(Exercise):
Each entry below should be given again exactly; the pictures stay out.

#### Information

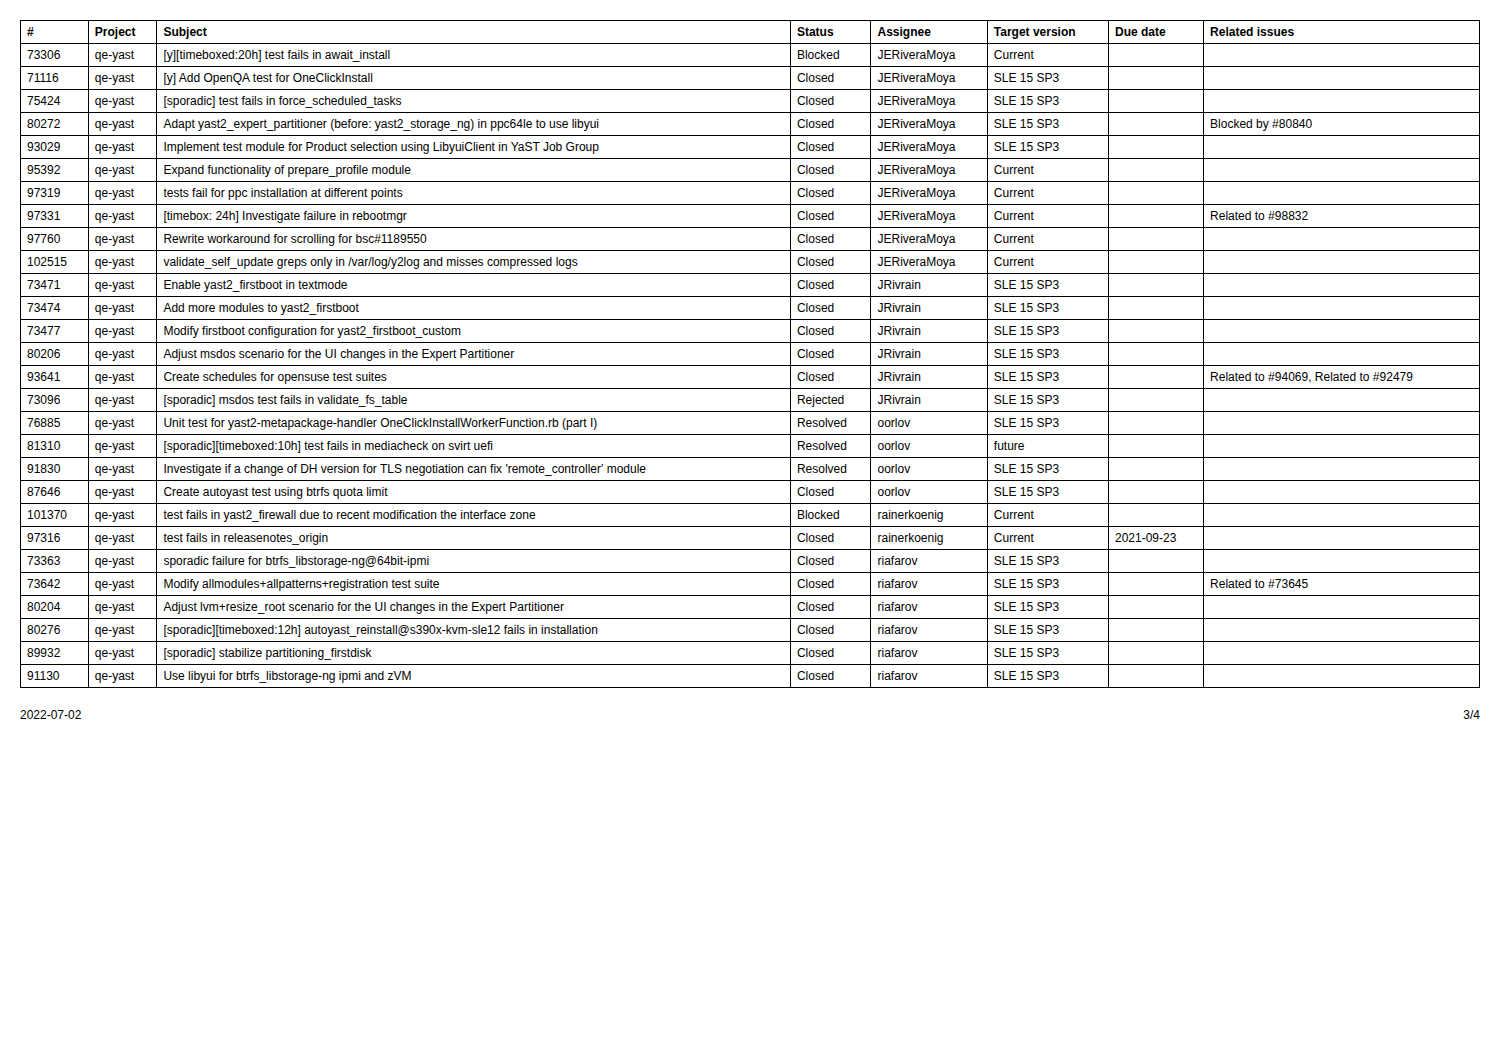| # | Project | Subject | Status | Assignee | Target version | Due date | Related issues |
| --- | --- | --- | --- | --- | --- | --- | --- |
| 73306 | qe-yast | [y][timeboxed:20h] test fails in await_install | Blocked | JERiveraMoya | Current | | |
| 71116 | qe-yast | [y] Add OpenQA test for OneClickInstall | Closed | JERiveraMoya | SLE 15 SP3 | | |
| 75424 | qe-yast | [sporadic] test fails in force_scheduled_tasks | Closed | JERiveraMoya | SLE 15 SP3 | | |
| 80272 | qe-yast | Adapt yast2_expert_partitioner (before: yast2_storage_ng) in ppc64le to use libyui | Closed | JERiveraMoya | SLE 15 SP3 | | Blocked by #80840 |
| 93029 | qe-yast | Implement test module for Product selection using LibyuiClient in YaST Job Group | Closed | JERiveraMoya | SLE 15 SP3 | | |
| 95392 | qe-yast | Expand functionality of prepare_profile module | Closed | JERiveraMoya | Current | | |
| 97319 | qe-yast | tests fail for ppc installation at different points | Closed | JERiveraMoya | Current | | |
| 97331 | qe-yast | [timebox: 24h] Investigate failure in rebootmgr | Closed | JERiveraMoya | Current | | Related to #98832 |
| 97760 | qe-yast | Rewrite workaround for scrolling for bsc#1189550 | Closed | JERiveraMoya | Current | | |
| 102515 | qe-yast | validate_self_update greps only in /var/log/y2log and misses compressed logs | Closed | JERiveraMoya | Current | | |
| 73471 | qe-yast | Enable yast2_firstboot in textmode | Closed | JRivrain | SLE 15 SP3 | | |
| 73474 | qe-yast | Add more modules to yast2_firstboot | Closed | JRivrain | SLE 15 SP3 | | |
| 73477 | qe-yast | Modify firstboot configuration for yast2_firstboot_custom | Closed | JRivrain | SLE 15 SP3 | | |
| 80206 | qe-yast | Adjust msdos scenario for the UI changes in the Expert Partitioner | Closed | JRivrain | SLE 15 SP3 | | |
| 93641 | qe-yast | Create schedules for opensuse test suites | Closed | JRivrain | SLE 15 SP3 | | Related to #94069, Related to #92479 |
| 73096 | qe-yast | [sporadic] msdos test fails in validate_fs_table | Rejected | JRivrain | SLE 15 SP3 | | |
| 76885 | qe-yast | Unit test for yast2-metapackage-handler OneClickInstallWorkerFunction.rb (part I) | Resolved | oorlov | SLE 15 SP3 | | |
| 81310 | qe-yast | [sporadic][timeboxed:10h] test fails in mediacheck on svirt uefi | Resolved | oorlov | future | | |
| 91830 | qe-yast | Investigate if a change of DH version for TLS negotiation can fix 'remote_controller' module | Resolved | oorlov | SLE 15 SP3 | | |
| 87646 | qe-yast | Create autoyast test using btrfs quota limit | Closed | oorlov | SLE 15 SP3 | | |
| 101370 | qe-yast | test fails in yast2_firewall due to recent modification the interface zone | Blocked | rainerkoenig | Current | | |
| 97316 | qe-yast | test fails in releasenotes_origin | Closed | rainerkoenig | Current | 2021-09-23 | |
| 73363 | qe-yast | sporadic failure for btrfs_libstorage-ng@64bit-ipmi | Closed | riafarov | SLE 15 SP3 | | |
| 73642 | qe-yast | Modify allmodules+allpatterns+registration test suite | Closed | riafarov | SLE 15 SP3 | | Related to #73645 |
| 80204 | qe-yast | Adjust lvm+resize_root scenario for the UI changes in the Expert Partitioner | Closed | riafarov | SLE 15 SP3 | | |
| 80276 | qe-yast | [sporadic][timeboxed:12h] autoyast_reinstall@s390x-kvm-sle12 fails in installation | Closed | riafarov | SLE 15 SP3 | | |
| 89932 | qe-yast | [sporadic] stabilize partitioning_firstdisk | Closed | riafarov | SLE 15 SP3 | | |
| 91130 | qe-yast | Use libyui for btrfs_libstorage-ng ipmi and zVM | Closed | riafarov | SLE 15 SP3 | | |
2022-07-02 3/4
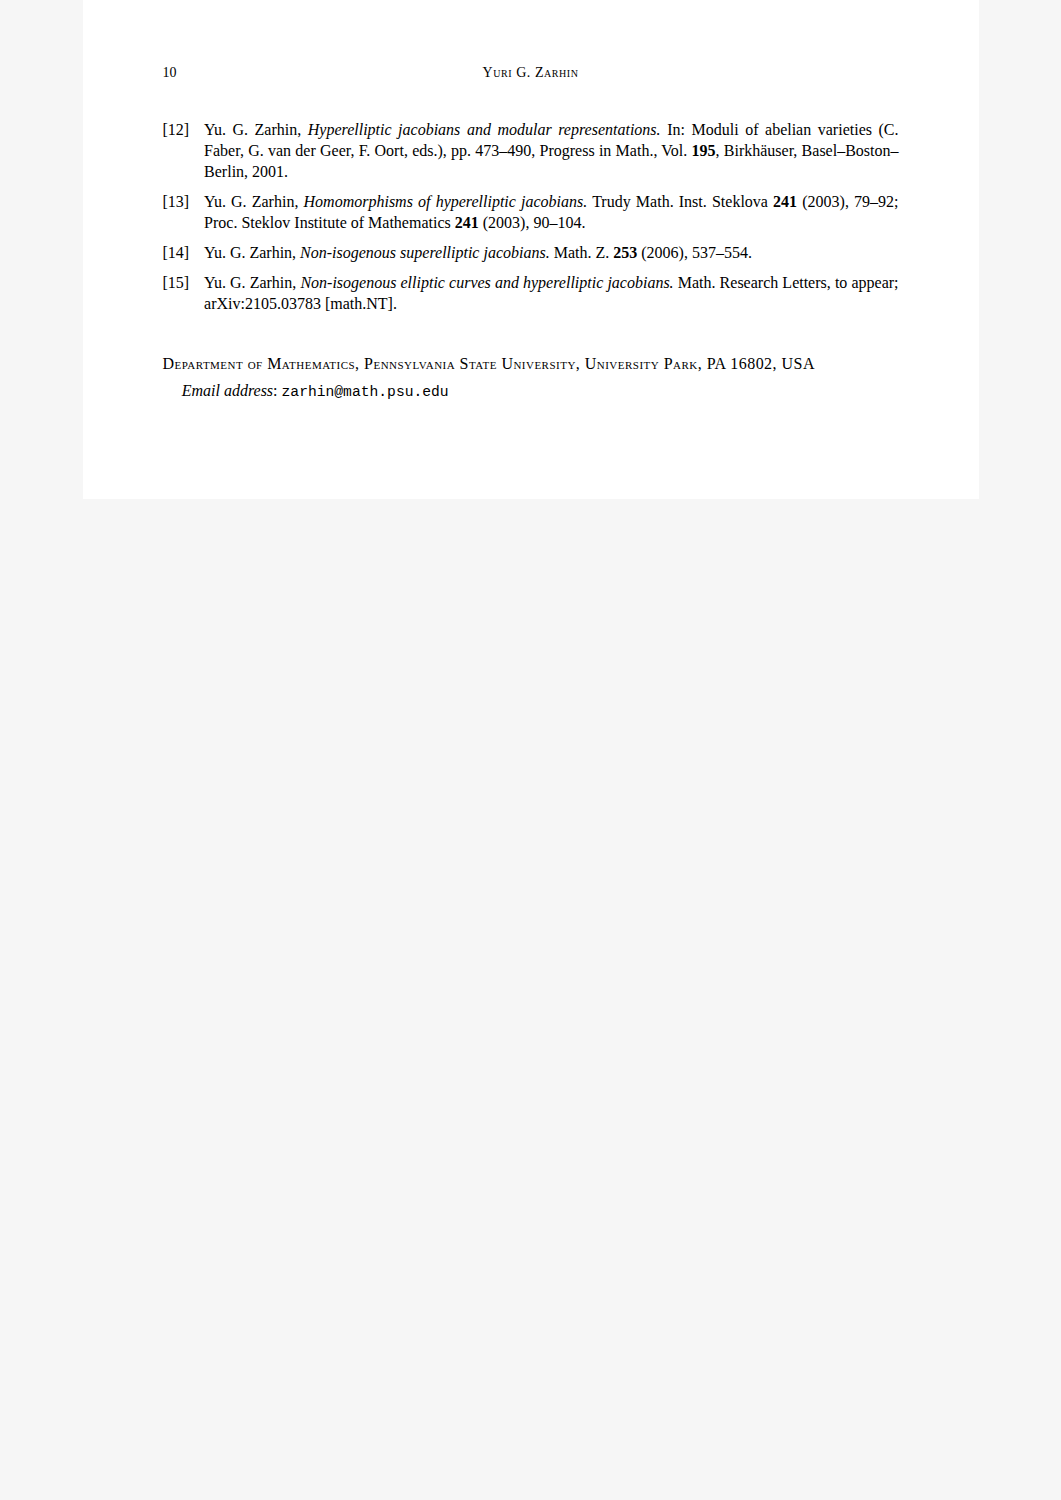10 Yuri G. Zarhin
[12] Yu. G. Zarhin, Hyperelliptic jacobians and modular representations. In: Moduli of abelian varieties (C. Faber, G. van der Geer, F. Oort, eds.), pp. 473–490, Progress in Math., Vol. 195, Birkhäuser, Basel–Boston–Berlin, 2001.
[13] Yu. G. Zarhin, Homomorphisms of hyperelliptic jacobians. Trudy Math. Inst. Steklova 241 (2003), 79–92; Proc. Steklov Institute of Mathematics 241 (2003), 90–104.
[14] Yu. G. Zarhin, Non-isogenous superelliptic jacobians. Math. Z. 253 (2006), 537–554.
[15] Yu. G. Zarhin, Non-isogenous elliptic curves and hyperelliptic jacobians. Math. Research Letters, to appear; arXiv:2105.03783 [math.NT].
Department of Mathematics, Pennsylvania State University, University Park, PA 16802, USA Email address: zarhin@math.psu.edu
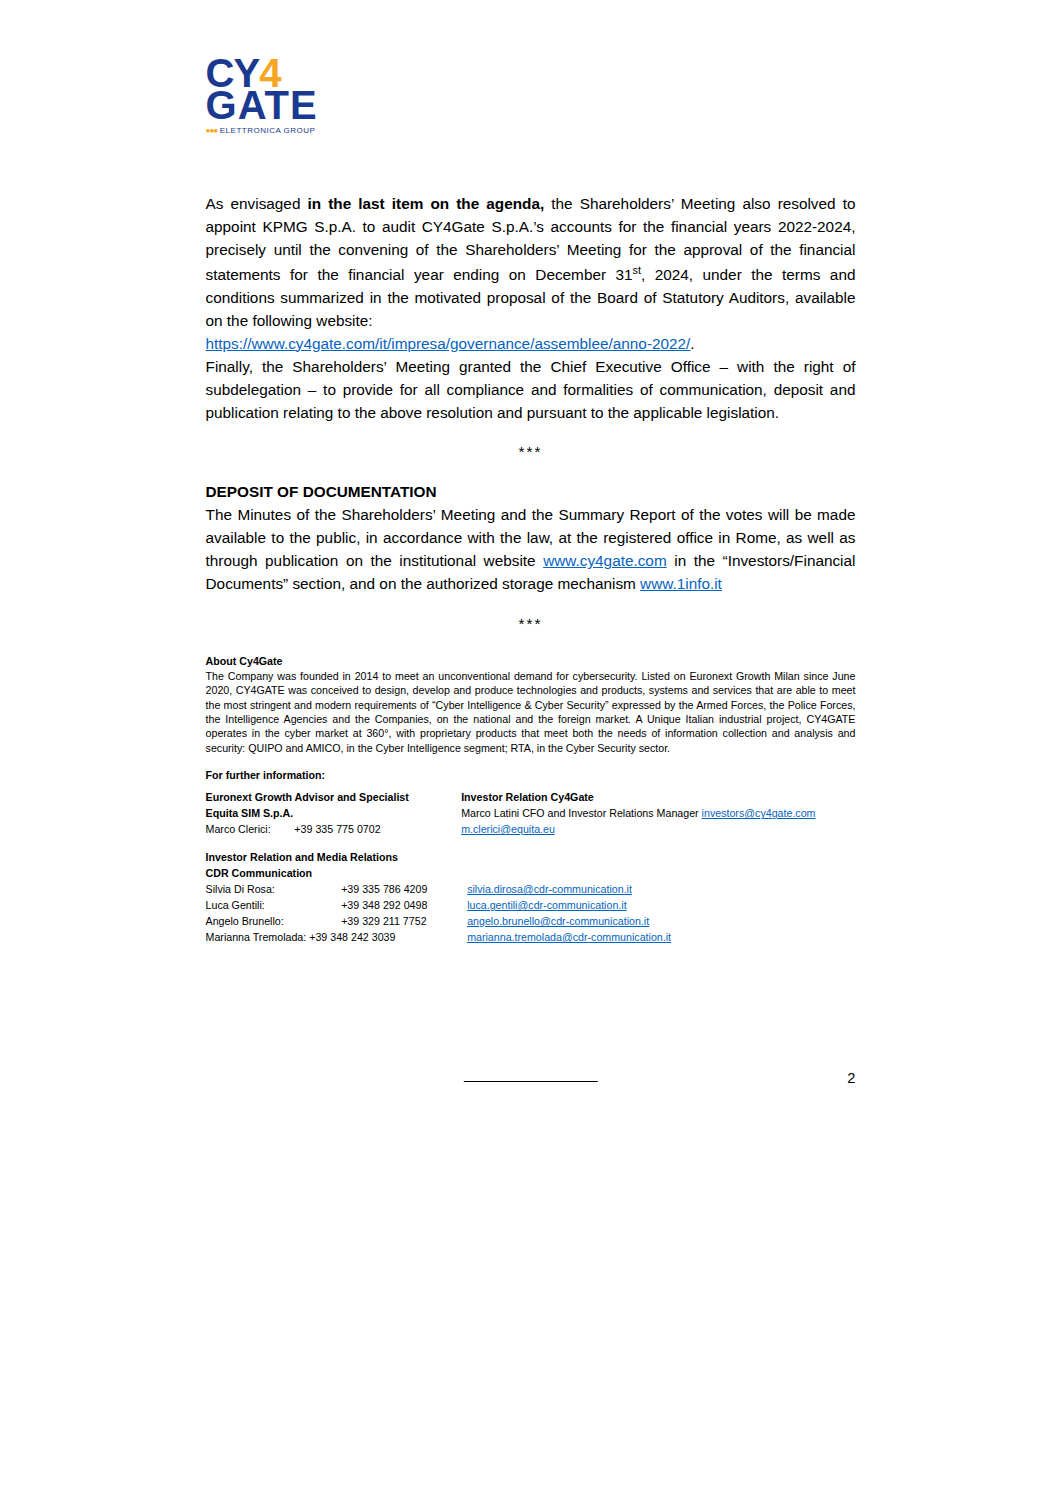CY4
GATE ●●● ELETTRONICA GROUP
As envisaged in the last item on the agenda, the Shareholders’ Meeting also resolved to appoint KPMG S.p.A. to audit CY4Gate S.p.A.’s accounts for the financial years 2022-2024, precisely until the convening of the Shareholders’ Meeting for the approval of the financial statements for the financial year ending on December 31st, 2024, under the terms and conditions summarized in the motivated proposal of the Board of Statutory Auditors, available on the following website:
https://www.cy4gate.com/it/impresa/governance/assemblee/anno-2022/.
Finally, the Shareholders’ Meeting granted the Chief Executive Office – with the right of subdelegation – to provide for all compliance and formalities of communication, deposit and publication relating to the above resolution and pursuant to the applicable legislation.
***
DEPOSIT OF DOCUMENTATION
The Minutes of the Shareholders’ Meeting and the Summary Report of the votes will be made available to the public, in accordance with the law, at the registered office in Rome, as well as through publication on the institutional website www.cy4gate.com in the “Investors/Financial Documents” section, and on the authorized storage mechanism www.1info.it
***
About Cy4Gate
The Company was founded in 2014 to meet an unconventional demand for cybersecurity. Listed on Euronext Growth Milan since June 2020, CY4GATE was conceived to design, develop and produce technologies and products, systems and services that are able to meet the most stringent and modern requirements of “Cyber Intelligence & Cyber Security” expressed by the Armed Forces, the Police Forces, the Intelligence Agencies and the Companies, on the national and the foreign market. A Unique Italian industrial project, CY4GATE operates in the cyber market at 360°, with proprietary products that meet both the needs of information collection and analysis and security: QUIPO and AMICO, in the Cyber Intelligence segment; RTA, in the Cyber Security sector.
For further information:
| Euronext Growth Advisor and Specialist | Investor Relation Cy4Gate |
| Equita SIM S.p.A. | Marco Latini CFO and Investor Relations Manager investors@cy4gate.com |
| Marco Clerici: +39 335 775 0702 | m.clerici@equita.eu | |
| Investor Relation and Media Relations |
| CDR Communication |
| Silvia Di Rosa: | +39 335 786 4209 | silvia.dirosa@cdr-communication.it |
| Luca Gentili: | +39 348 292 0498 | luca.gentili@cdr-communication.it |
| Angelo Brunello: | +39 329 211 7752 | angelo.brunello@cdr-communication.it |
| Marianna Tremolada: +39 348 242 3039 | marianna.tremolada@cdr-communication.it |
2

########

(Response for this exercise):
| # | Project | Subject | Status | Assignee | Target version | Due date | Related issues |
| --- | --- | --- | --- | --- | --- | --- | --- |
| 73306 | qe-yast | [y][timeboxed:20h] test fails in await_install | Blocked | JERiveraMoya | Current | | |
| 71116 | qe-yast | [y] Add OpenQA test for OneClickInstall | Closed | JERiveraMoya | SLE 15 SP3 | | |
| 75424 | qe-yast | [sporadic] test fails in force_scheduled_tasks | Closed | JERiveraMoya | SLE 15 SP3 | | |
| 80272 | qe-yast | Adapt yast2_expert_partitioner (before: yast2_storage_ng) in ppc64le to use libyui | Closed | JERiveraMoya | SLE 15 SP3 | | Blocked by #80840 |
| 93029 | qe-yast | Implement test module for Product selection using LibyuiClient in YaST Job Group | Closed | JERiveraMoya | SLE 15 SP3 | | |
| 95392 | qe-yast | Expand functionality of prepare_profile module | Closed | JERiveraMoya | Current | | |
| 97319 | qe-yast | tests fail for ppc installation at different points | Closed | JERiveraMoya | Current | | |
| 97331 | qe-yast | [timebox: 24h] Investigate failure in rebootmgr | Closed | JERiveraMoya | Current | | Related to #98832 |
| 97760 | qe-yast | Rewrite workaround for scrolling for bsc#1189550 | Closed | JERiveraMoya | Current | | |
| 102515 | qe-yast | validate_self_update greps only in /var/log/y2log and misses compressed logs | Closed | JERiveraMoya | Current | | |
| 73471 | qe-yast | Enable yast2_firstboot in textmode | Closed | JRivrain | SLE 15 SP3 | | |
| 73474 | qe-yast | Add more modules to yast2_firstboot | Closed | JRivrain | SLE 15 SP3 | | |
| 73477 | qe-yast | Modify firstboot configuration for yast2_firstboot_custom | Closed | JRivrain | SLE 15 SP3 | | |
| 80206 | qe-yast | Adjust msdos scenario for the UI changes in the Expert Partitioner | Closed | JRivrain | SLE 15 SP3 | | |
| 93641 | qe-yast | Create schedules for opensuse test suites | Closed | JRivrain | SLE 15 SP3 | | Related to #94069, Related to #92479 |
| 73096 | qe-yast | [sporadic] msdos test fails in validate_fs_table | Rejected | JRivrain | SLE 15 SP3 | | |
| 76885 | qe-yast | Unit test for yast2-metapackage-handler OneClickInstallWorkerFunction.rb (part I) | Resolved | oorlov | SLE 15 SP3 | | |
| 81310 | qe-yast | [sporadic][timeboxed:10h] test fails in mediacheck on svirt uefi | Resolved | oorlov | future | | |
| 91830 | qe-yast | Investigate if a change of DH version for TLS negotiation can fix 'remote_controller' module | Resolved | oorlov | SLE 15 SP3 | | |
| 87646 | qe-yast | Create autoyast test using btrfs quota limit | Closed | oorlov | SLE 15 SP3 | | |
| 101370 | qe-yast | test fails in yast2_firewall due to recent modification the interface zone | Blocked | rainerkoenig | Current | | |
| 97316 | qe-yast | test fails in releasenotes_origin | Closed | rainerkoenig | Current | 2021-09-23 | |
| 73363 | qe-yast | sporadic failure for btrfs_libstorage-ng@64bit-ipmi | Closed | riafarov | SLE 15 SP3 | | |
| 73642 | qe-yast | Modify allmodules+allpatterns+registration test suite | Closed | riafarov | SLE 15 SP3 | | Related to #73645 |
| 80204 | qe-yast | Adjust lvm+resize_root scenario for the UI changes in the Expert Partitioner | Closed | riafarov | SLE 15 SP3 | | |
| 80276 | qe-yast | [sporadic][timeboxed:12h] autoyast_reinstall@s390x-kvm-sle12 fails in installation | Closed | riafarov | SLE 15 SP3 | | |
| 89932 | qe-yast | [sporadic] stabilize partitioning_firstdisk | Closed | riafarov | SLE 15 SP3 | | |
| 91130 | qe-yast | Use libyui for btrfs_libstorage-ng ipmi and zVM | Closed | riafarov | SLE 15 SP3 | | |
2022-07-02 3/4
10 Yuri G. Zarhin
[12] Yu. G. Zarhin, Hyperelliptic jacobians and modular representations. In: Moduli of abelian varieties (C. Faber, G. van der Geer, F. Oort, eds.), pp. 473–490, Progress in Math., Vol. 195, Birkhäuser, Basel–Boston–Berlin, 2001.
[13] Yu. G. Zarhin, Homomorphisms of hyperelliptic jacobians. Trudy Math. Inst. Steklova 241 (2003), 79–92; Proc. Steklov Institute of Mathematics 241 (2003), 90–104.
[14] Yu. G. Zarhin, Non-isogenous superelliptic jacobians. Math. Z. 253 (2006), 537–554.
[15] Yu. G. Zarhin, Non-isogenous elliptic curves and hyperelliptic jacobians. Math. Research Letters, to appear; arXiv:2105.03783 [math.NT].
Department of Mathematics, Pennsylvania State University, University Park, PA 16802, USA Email address: zarhin@math.psu.edu
CY4
GATE ●●● ELETTRONICA GROUP
As envisaged in the last item on the agenda, the Shareholders’ Meeting also resolved to appoint KPMG S.p.A. to audit CY4Gate S.p.A.’s accounts for the financial years 2022-2024, precisely until the convening of the Shareholders’ Meeting for the approval of the financial statements for the financial year ending on December 31st, 2024, under the terms and conditions summarized in the motivated proposal of the Board of Statutory Auditors, available on the following website:
https://www.cy4gate.com/it/impresa/governance/assemblee/anno-2022/.
Finally, the Shareholders’ Meeting granted the Chief Executive Office – with the right of subdelegation – to provide for all compliance and formalities of communication, deposit and publication relating to the above resolution and pursuant to the applicable legislation.
***
DEPOSIT OF DOCUMENTATION
The Minutes of the Shareholders’ Meeting and the Summary Report of the votes will be made available to the public, in accordance with the law, at the registered office in Rome, as well as through publication on the institutional website www.cy4gate.com in the “Investors/Financial Documents” section, and on the authorized storage mechanism www.1info.it
***
About Cy4Gate
The Company was founded in 2014 to meet an unconventional demand for cybersecurity. Listed on Euronext Growth Milan since June 2020, CY4GATE was conceived to design, develop and produce technologies and products, systems and services that are able to meet the most stringent and modern requirements of “Cyber Intelligence & Cyber Security” expressed by the Armed Forces, the Police Forces, the Intelligence Agencies and the Companies, on the national and the foreign market. A Unique Italian industrial project, CY4GATE operates in the cyber market at 360°, with proprietary products that meet both the needs of information collection and analysis and security: QUIPO and AMICO, in the Cyber Intelligence segment; RTA, in the Cyber Security sector.
For further information:
| Euronext Growth Advisor and Specialist | Investor Relation Cy4Gate |
| Equita SIM S.p.A. | Marco Latini CFO and Investor Relations Manager investors@cy4gate.com |
| Marco Clerici: +39 335 775 0702 | m.clerici@equita.eu | |
| Investor Relation and Media Relations |
| CDR Communication |
| Silvia Di Rosa: | +39 335 786 4209 | silvia.dirosa@cdr-communication.it |
| Luca Gentili: | +39 348 292 0498 | luca.gentili@cdr-communication.it |
| Angelo Brunello: | +39 329 211 7752 | angelo.brunello@cdr-communication.it |
| Marianna Tremolada: +39 348 242 3039 | marianna.tremolada@cdr-communication.it |
2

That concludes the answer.